There has been much intestinal distress and sickness among us with perhaps 100 or more at any one time afflicted. Raphael, the doctor now traveling with us, has offered advice. The sick people should avoid fruit and dairy products. Everyone should be careful what they eat. He mentioned strawberries in particular as a food to avoid, and it was just the night before that CJ had come into camp with a big bag of local strawberries to share with everyone. As much as I love strawberries, I ate only one and I have been avoiding lettuce like the plague too. Raphael said that the crops are sometimes watered with sewer water and that of course could be a source of the sickness. The water throughout Chile is said to be safe to drink but I have avoided that too whenever possible. I am happy to report that I am one of the few who have not been sick.
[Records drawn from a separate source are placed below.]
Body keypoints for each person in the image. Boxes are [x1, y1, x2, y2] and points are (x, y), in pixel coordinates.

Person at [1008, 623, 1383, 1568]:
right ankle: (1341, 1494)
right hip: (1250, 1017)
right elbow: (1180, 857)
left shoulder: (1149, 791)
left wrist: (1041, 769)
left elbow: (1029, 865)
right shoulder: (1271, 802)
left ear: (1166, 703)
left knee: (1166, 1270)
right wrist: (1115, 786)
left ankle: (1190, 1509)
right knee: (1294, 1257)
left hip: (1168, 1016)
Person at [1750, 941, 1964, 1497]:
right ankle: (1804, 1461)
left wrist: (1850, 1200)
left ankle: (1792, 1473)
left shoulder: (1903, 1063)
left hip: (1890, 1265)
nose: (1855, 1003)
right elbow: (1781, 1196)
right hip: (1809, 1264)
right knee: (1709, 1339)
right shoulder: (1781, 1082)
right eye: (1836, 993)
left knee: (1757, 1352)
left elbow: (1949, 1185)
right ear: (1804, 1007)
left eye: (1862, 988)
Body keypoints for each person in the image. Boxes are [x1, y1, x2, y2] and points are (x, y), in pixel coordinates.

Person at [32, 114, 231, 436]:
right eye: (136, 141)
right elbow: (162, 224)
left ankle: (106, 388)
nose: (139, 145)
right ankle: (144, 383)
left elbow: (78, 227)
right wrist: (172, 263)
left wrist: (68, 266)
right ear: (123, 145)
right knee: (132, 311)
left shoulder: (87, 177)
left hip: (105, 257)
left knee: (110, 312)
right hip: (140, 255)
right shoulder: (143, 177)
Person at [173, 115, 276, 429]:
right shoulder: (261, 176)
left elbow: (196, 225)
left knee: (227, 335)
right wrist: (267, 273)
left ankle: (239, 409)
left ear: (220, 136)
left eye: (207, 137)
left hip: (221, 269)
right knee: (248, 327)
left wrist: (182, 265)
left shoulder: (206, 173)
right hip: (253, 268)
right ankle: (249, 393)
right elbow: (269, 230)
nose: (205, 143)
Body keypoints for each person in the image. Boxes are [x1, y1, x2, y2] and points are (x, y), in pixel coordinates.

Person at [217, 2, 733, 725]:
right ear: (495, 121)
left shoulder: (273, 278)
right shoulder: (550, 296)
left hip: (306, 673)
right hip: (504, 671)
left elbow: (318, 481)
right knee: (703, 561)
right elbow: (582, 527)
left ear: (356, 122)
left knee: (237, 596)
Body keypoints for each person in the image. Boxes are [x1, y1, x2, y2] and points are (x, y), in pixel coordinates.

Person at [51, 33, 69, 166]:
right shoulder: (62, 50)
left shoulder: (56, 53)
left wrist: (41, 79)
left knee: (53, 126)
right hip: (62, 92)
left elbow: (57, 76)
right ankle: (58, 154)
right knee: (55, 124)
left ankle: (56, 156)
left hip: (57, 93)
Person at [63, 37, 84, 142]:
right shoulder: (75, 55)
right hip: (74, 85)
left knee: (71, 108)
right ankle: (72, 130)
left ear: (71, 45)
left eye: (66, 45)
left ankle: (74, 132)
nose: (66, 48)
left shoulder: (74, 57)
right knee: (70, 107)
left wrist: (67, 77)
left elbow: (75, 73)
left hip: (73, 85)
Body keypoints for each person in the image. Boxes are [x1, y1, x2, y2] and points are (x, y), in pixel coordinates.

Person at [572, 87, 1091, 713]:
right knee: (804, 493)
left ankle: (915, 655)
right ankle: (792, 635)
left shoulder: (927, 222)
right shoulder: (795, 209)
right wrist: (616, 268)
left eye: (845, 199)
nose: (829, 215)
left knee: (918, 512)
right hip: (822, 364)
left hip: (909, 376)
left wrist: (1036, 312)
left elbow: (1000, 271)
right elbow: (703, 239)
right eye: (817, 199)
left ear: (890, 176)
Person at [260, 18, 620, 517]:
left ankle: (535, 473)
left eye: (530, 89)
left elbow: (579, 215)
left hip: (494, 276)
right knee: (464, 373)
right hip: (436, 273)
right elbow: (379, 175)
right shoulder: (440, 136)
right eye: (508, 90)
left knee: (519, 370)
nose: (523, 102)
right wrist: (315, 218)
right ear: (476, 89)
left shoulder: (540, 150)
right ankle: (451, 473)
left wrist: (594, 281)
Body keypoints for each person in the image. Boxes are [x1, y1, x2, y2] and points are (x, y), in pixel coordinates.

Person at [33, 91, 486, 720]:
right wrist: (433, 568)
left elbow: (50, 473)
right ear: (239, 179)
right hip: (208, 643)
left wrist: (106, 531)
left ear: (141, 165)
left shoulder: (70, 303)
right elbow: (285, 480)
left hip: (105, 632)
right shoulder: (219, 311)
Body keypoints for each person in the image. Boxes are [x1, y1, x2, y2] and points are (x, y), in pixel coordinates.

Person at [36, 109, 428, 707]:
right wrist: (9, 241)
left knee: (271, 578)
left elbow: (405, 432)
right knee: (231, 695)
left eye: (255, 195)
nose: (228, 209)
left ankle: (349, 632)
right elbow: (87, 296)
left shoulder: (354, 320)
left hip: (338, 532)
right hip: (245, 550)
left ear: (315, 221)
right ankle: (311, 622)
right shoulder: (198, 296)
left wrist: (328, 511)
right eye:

Somehow those poor suffering sick folks struggle along and in 2 to 4 days usually recover. Most are too sick to ride so are carried along in the Sag wagon. Sometimes they stay behind in a hotel until recovered and then go by bus to our current location.

This trip is hard on most everyone in one way or another. Some miss their families too much, some can't cycle the miles, some don't like the way things are organized, lots find fault with the route, etc., etc. But most are 'getting a grip' and finding ways to cope and be comfortable. We have lost perhaps 13 riders who have given up and gone home.

I am having the time of my life! No way am I going to give up! I love the adventure of it and the luxury of every breakfast and dinner being set before me. Adjusting to life after Odyssey could be tougher even than after Aramco (and houseboys). I am a happy camper!